→ **Problem to solve**
Present the count of lines in the entries below that hold "hand", and present nothing else.

→ **Exercise materials**
====================

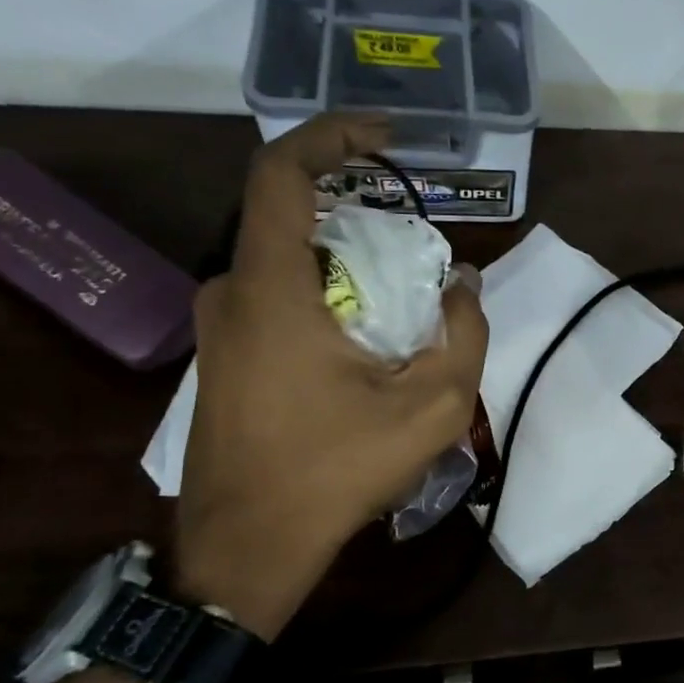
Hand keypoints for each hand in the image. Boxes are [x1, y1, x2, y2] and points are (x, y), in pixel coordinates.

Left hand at [175, 113, 488, 636]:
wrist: (247, 547)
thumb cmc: (335, 472)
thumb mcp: (432, 407)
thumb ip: (463, 335)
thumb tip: (464, 286)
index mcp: (271, 288)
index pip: (281, 172)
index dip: (331, 135)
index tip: (385, 137)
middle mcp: (231, 291)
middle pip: (294, 218)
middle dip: (361, 219)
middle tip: (419, 255)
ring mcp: (219, 326)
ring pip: (289, 262)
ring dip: (347, 265)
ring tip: (402, 308)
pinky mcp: (222, 355)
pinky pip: (277, 297)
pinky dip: (326, 295)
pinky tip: (364, 345)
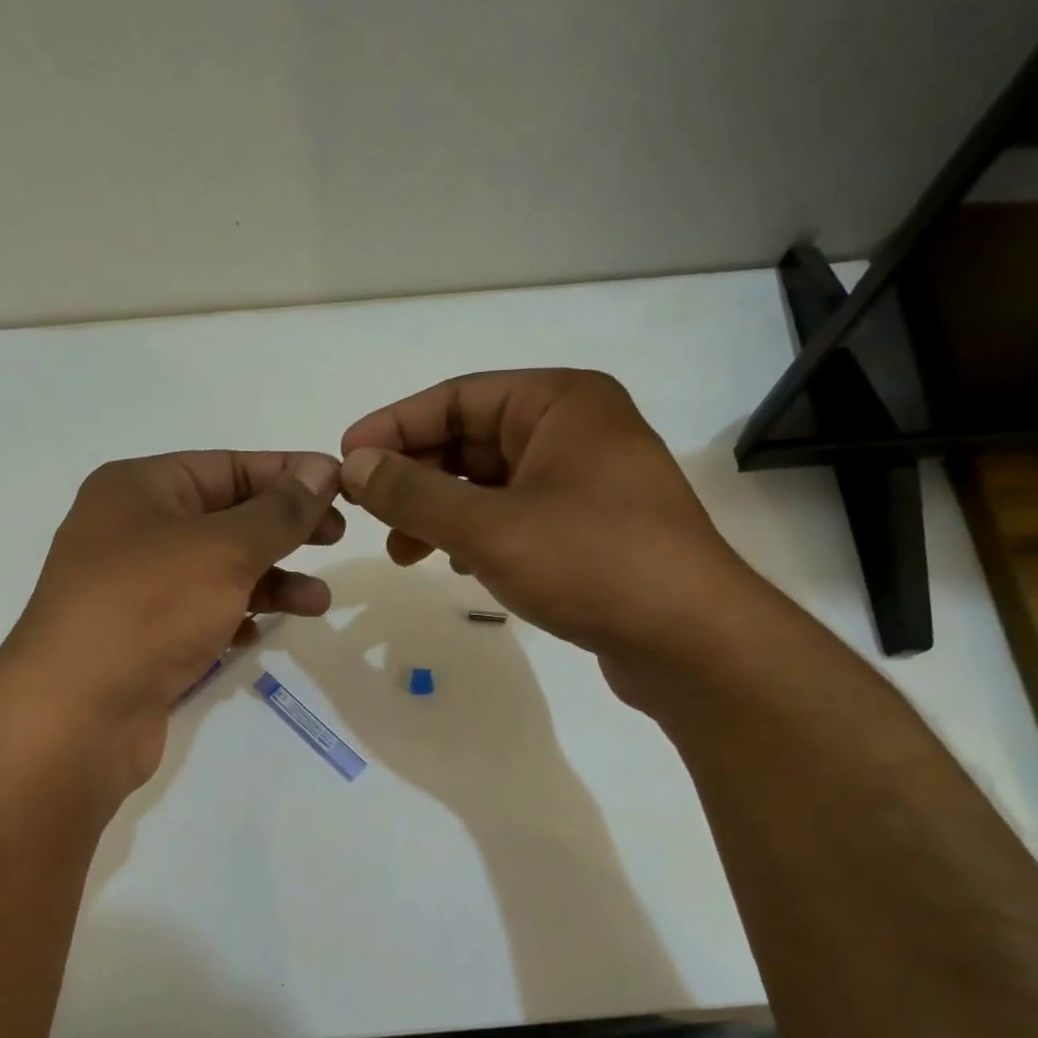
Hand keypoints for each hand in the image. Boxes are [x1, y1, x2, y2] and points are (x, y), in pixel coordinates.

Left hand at [0, 450, 342, 794]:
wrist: (77, 715)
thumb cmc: (149, 609)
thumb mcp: (224, 549)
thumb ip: (280, 511)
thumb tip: (323, 469)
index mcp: (140, 489)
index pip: (229, 466)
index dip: (289, 474)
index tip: (343, 486)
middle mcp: (133, 531)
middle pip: (227, 518)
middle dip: (285, 529)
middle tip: (338, 538)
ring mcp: (136, 589)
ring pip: (219, 572)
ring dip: (271, 582)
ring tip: (318, 602)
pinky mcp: (142, 639)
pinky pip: (201, 615)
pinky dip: (235, 618)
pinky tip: (257, 635)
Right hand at [338, 369, 762, 682]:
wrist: (690, 640)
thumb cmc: (591, 563)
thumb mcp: (490, 526)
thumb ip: (415, 494)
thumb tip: (354, 466)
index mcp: (560, 402)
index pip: (457, 397)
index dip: (394, 427)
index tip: (346, 461)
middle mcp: (576, 430)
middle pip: (472, 439)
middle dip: (416, 477)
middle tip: (367, 514)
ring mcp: (586, 482)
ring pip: (491, 483)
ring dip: (441, 511)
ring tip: (403, 552)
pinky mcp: (589, 530)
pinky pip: (515, 517)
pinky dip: (477, 535)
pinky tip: (454, 564)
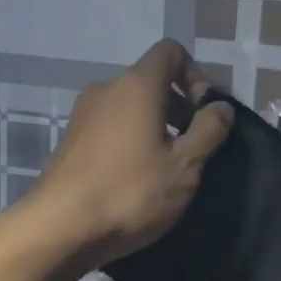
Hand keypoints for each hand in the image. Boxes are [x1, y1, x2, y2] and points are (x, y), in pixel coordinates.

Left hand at [27, 40, 233, 262]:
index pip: (171, 52)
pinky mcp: (71, 142)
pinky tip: (139, 180)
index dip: (197, 76)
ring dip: (157, 128)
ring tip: (169, 168)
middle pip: (152, 81)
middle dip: (180, 108)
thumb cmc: (130, 192)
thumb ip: (209, 130)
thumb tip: (221, 106)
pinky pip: (112, 128)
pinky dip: (133, 141)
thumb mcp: (185, 166)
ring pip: (131, 107)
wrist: (60, 229)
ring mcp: (83, 115)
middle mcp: (106, 89)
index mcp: (137, 85)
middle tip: (196, 147)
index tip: (207, 114)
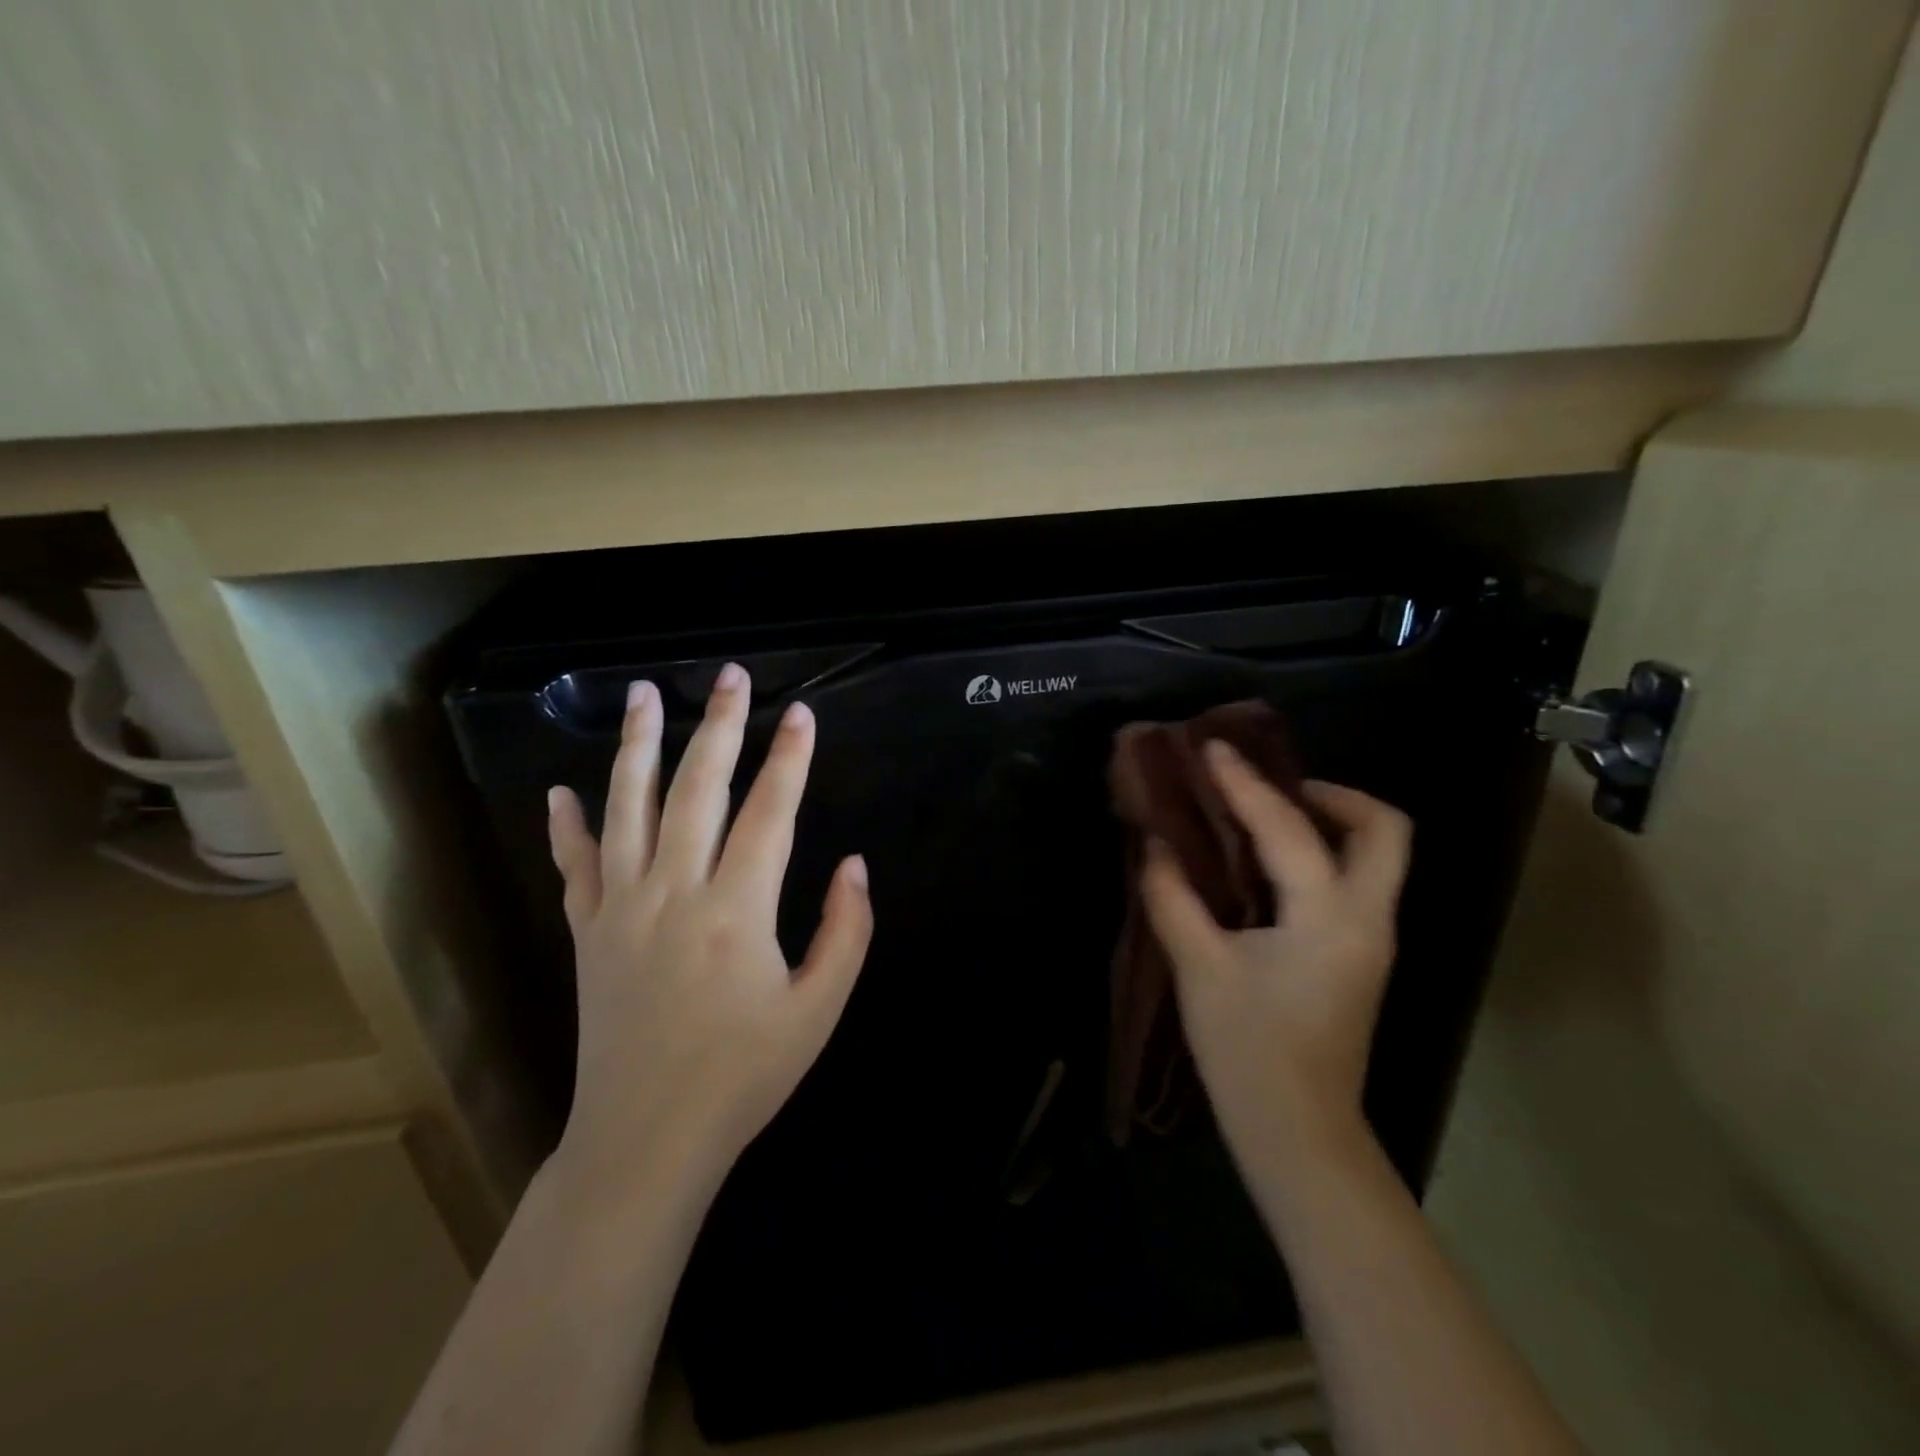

====================

→ **Reply to the exercise**
7